Pemuda itu hanya terkekeh kecil. "Kuanggap itu pujian dan terima kasih."
Dan setelahnya tak ada lagi yang bicara sampai mereka tiba di pintu besar yang Gala tau, di baliknya adalah ruang Seth yang tadi ia masuki itu. Saat pintu itu terbuka, di sana duduk ibunya yang terlihat baik-baik saja. Gala setengah berlari menyongsongnya. Mengamati ibunya lekat-lekat.
"Aku baik-baik saja, Nak." Bellamie tau kenapa putranya begitu khawatir. Diusapnya pelan rambut tebal milik Gala yang kini jatuh di pangkuannya. Mata sang putra terpejam. Meresapi pelan usapan yang Bellamie beri itu. "Kau sendiri? Jiro bilang kau menantang badai?"

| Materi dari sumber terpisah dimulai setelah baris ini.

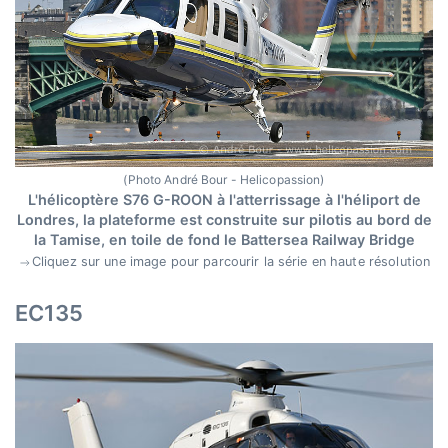
(Photo André Bour - Helicopassion)
L'hélicoptère S76 G-ROON à l'atterrissage à l'héliport de
Londres, la plateforme est construite sur pilotis au bord de
la Tamise, en toile de fond le Battersea Railway Bridge
Cliquez sur une image pour parcourir la série en haute résolution
EC135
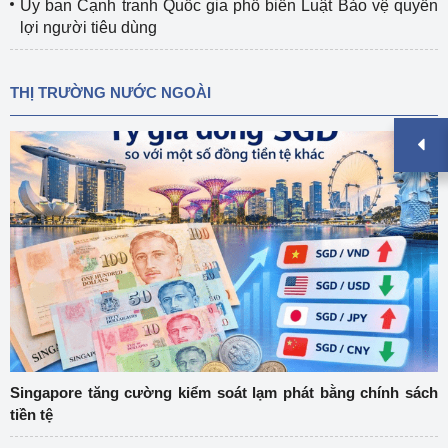
Ủy ban Cạnh tranh Quốc gia phổ biến Luật Bảo vệ quyền
lợi người tiêu dùng
THỊ TRƯỜNG NƯỚC NGOÀI
Singapore tăng cường kiểm soát lạm phát bằng chính sách
tiền tệ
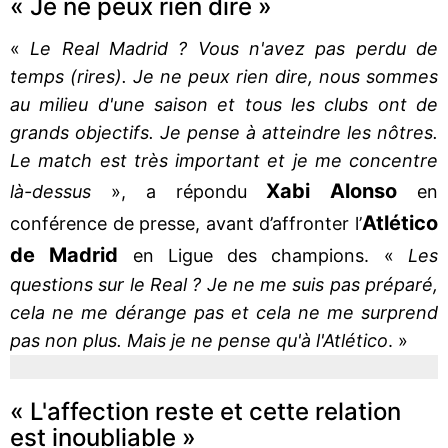
« Je ne peux rien dire »
«
Le Real Madrid ? Vous n'avez pas perdu de
temps (rires). Je ne peux rien dire, nous sommes
au milieu d'une saison et tous les clubs ont de
grands objectifs. Je pense à atteindre les nôtres.
Le match est très important et je me concentre
Xabi Alonso
là-dessus
», a répondu
en
Atlético
conférence de presse, avant d’affronter l’
de Madrid
en Ligue des champions. «
Les
questions sur le Real ? Je ne me suis pas préparé,
cela ne me dérange pas et cela ne me surprend
pas non plus. Mais je ne pense qu'à l'Atlético
. »
« L'affection reste et cette relation
est inoubliable »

"Tidak." Gala mendongak. "Aku masih sayang nyawa."
Seth tergelak dengan pengakuannya diikuti dengan Bellamie yang menggeleng pelan sembari tersenyum. "Kau menipu kami setelah melumpuhkan Jiro juga David? Kau ini."
Gala akhirnya tak bisa bersembunyi lagi. "Yah, menantang badai ternyata cukup seru kecuali keseruan itu terhenti karena ada kunjungan mendadak." Ia pun bangun dari posisi setengah berlututnya di depan sang ibu. Menarik salah satu kursi yang ada di dekat sang ibu. "Maafkan aku, Papa, atas pengawalmu yang kulumpuhkan tadi."

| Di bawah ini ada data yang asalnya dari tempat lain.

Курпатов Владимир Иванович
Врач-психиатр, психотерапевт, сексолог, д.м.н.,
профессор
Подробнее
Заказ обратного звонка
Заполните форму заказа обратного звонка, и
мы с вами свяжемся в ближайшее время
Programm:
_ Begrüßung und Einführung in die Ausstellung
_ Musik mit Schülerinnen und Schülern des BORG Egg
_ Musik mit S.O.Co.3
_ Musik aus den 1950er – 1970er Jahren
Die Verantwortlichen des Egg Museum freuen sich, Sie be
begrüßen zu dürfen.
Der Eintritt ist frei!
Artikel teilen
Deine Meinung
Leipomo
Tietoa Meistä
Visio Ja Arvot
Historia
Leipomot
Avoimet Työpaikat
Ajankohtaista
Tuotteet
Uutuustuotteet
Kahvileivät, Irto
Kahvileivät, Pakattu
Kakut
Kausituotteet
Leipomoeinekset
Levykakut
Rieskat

"Tak jadi soal." Seth mengibas pelan. "Aku yang terlalu meremehkan kemampuanmu."
"Papa?" tanya Bellamie yang segera saja menatap Gala bingung. "Kenapa kau panggil Seth dengan sebutan Papa?"
"Aku yang meminta, Bellamie," sela Seth cepat. "Jangan marahi anak itu. Dia anak yang patuh."
Itu bukan jawaban yang ingin didengar Bellamie. Wanita berambut pirang itu masih memberi tatapan heran pada Gala.
"Sejak masih dalam kandunganmu, Bellamie, Gala sudah kuanggap sebagai anak. Dan saat Xavier memintaku untuk menjaga kalian, perasaan itu makin jadi. Izinkan aku dipanggil Papa olehnya, Bellamie. Hanya itu permintaanku yang paling sederhana."